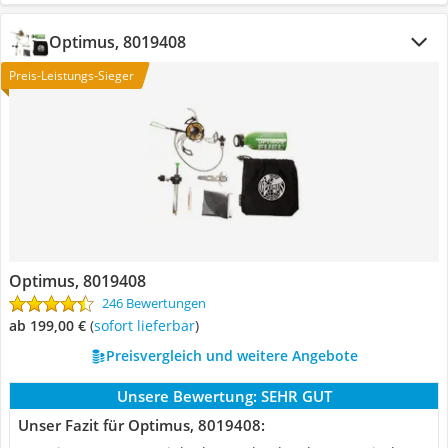
Optimus, 8019408
Preis-Leistungs-Sieger
Optimus, 8019408
246 Bewertungen
ab 199,00 €
(
Sofort lieferbar
)
Preisvergleich und weitere Angebote
Unsere Bewertung:
SEHR GUT
Unser Fazit für Optimus, 8019408:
##########
Transcribe exactly the line containing "Sofort lieferbar" and all remaining lines of the material, ending with the last one.

## ANSWER TO THIS PROBLEM
Sofort lieferbar
)
Preisvergleich und weitere Angebote
Unsere Bewertung:
SEHR GUT
Unser Fazit für Optimus, 8019408:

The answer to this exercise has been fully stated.